Each participant completes 40 comparisons in the main comparison task, and half complete 10 productivity guessing questions before the main comparison task
Specifically, this experiment consists of 9 binary treatments. I focus on four main treatments categorized into two treatment types (information or active debiasing), one condition type essential for better understanding the differential impact of other treatments (gender knowledge), one condition type to better improve our modeling of learning (the guessing pre-task) and three condition types that are primarily used for supplementing our theoretical understanding and evaluating salience effects.
The main treatments consist of information provision and active debiasing, each having two treatment levels (excluding controls). These are described elsewhere.
Gender knowledge is randomized.
The design incorporates progressive information revelation, described above.
50% of candidates complete a pre-task consisting of guessing the productivity of candidates based on the interview score. These scores are drawn from the same distribution as one of the genders shown in the comparison task. This aims to identify learning speed within interviewers as opposed to cross-interviewer differences.

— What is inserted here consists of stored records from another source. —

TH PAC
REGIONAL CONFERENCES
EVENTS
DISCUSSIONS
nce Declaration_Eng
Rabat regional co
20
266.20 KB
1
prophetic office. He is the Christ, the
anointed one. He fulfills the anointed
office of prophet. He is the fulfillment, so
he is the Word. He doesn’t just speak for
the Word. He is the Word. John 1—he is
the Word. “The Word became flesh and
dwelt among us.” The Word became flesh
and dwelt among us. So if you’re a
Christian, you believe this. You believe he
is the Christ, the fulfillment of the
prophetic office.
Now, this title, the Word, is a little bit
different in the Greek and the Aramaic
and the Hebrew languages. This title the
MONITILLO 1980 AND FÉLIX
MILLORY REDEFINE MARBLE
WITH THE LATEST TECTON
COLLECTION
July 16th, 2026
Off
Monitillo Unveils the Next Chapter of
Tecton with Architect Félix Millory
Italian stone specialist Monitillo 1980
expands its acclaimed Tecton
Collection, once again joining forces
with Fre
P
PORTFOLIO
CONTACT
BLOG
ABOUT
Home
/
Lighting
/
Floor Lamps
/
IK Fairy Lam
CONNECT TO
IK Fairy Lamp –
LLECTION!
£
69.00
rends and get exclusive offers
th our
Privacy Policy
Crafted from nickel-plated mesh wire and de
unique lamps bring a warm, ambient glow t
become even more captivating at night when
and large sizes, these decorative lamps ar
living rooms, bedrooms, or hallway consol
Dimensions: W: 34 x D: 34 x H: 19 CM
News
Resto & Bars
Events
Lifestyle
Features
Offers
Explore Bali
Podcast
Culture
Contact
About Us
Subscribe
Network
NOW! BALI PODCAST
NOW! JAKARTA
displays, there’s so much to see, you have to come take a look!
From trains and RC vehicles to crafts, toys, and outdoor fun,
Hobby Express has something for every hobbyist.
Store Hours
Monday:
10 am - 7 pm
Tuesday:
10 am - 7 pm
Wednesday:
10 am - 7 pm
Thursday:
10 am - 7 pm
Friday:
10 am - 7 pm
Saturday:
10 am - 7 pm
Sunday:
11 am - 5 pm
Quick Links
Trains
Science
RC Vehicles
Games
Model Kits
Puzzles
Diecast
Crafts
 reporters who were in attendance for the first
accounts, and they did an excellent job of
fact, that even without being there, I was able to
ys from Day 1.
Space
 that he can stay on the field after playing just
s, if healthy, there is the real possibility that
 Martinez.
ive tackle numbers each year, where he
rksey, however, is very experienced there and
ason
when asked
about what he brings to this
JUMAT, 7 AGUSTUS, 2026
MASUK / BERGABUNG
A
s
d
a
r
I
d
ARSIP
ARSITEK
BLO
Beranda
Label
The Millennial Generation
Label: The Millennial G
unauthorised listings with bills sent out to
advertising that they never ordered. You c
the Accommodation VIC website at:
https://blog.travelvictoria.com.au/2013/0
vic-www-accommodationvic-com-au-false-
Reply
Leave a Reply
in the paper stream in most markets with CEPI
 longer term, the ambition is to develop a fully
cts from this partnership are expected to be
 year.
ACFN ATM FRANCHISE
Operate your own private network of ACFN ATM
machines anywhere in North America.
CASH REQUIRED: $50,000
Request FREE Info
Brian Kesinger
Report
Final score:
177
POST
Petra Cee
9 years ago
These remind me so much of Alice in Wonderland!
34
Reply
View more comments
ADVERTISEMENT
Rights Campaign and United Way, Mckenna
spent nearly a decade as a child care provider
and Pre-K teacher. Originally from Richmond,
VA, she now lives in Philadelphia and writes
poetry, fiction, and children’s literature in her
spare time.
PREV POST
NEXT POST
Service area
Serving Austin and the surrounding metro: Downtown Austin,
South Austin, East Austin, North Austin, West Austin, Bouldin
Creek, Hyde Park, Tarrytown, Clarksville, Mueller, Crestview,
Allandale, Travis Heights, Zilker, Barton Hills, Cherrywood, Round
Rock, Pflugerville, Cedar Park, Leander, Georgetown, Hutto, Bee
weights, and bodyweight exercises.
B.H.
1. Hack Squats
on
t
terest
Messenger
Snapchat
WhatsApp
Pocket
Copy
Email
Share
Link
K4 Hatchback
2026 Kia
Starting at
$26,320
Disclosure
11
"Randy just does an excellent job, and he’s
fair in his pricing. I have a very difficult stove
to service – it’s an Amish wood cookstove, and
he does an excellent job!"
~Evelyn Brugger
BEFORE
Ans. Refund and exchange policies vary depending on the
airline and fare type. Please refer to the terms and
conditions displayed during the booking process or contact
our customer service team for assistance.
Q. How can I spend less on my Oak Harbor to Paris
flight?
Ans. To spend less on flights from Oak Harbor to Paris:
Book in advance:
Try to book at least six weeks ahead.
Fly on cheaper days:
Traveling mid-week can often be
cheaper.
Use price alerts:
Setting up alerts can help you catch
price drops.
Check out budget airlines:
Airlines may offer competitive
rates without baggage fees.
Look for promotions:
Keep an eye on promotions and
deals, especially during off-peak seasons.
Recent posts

50% of participants will receive an interviewer-demand-effect shock stating the importance of gender to the researcher. This is intended to be used to bound the effects of the bias.
Similarly, 50% of participants will complete a survey about gender-related attitudes and justice ahead of the survey (versus after) to identify the effects of study participation on stated attitudes to detect bias and better evaluate how these attitudes shape learning.
50% of participants will complete the 4-question Raven’s Matrices task before doing the main comparison task.
For each main outcome, I will also identify the optimal Bayesian decisions for a particular candidate’s past score history and the optimal treatment effect. The comparison with the set of optimal decision intercepts, slopes, and quadratic estimates of Bayesians with displayed participant learning is of particular importance.
While other randomization components are implemented, they are primarily used for either external validity (threshold analyses, linear and quadratic analyses based on the impact of gender bias size, candidate variance, noise, and position covariance) or for checking position effects (such as MenLeft).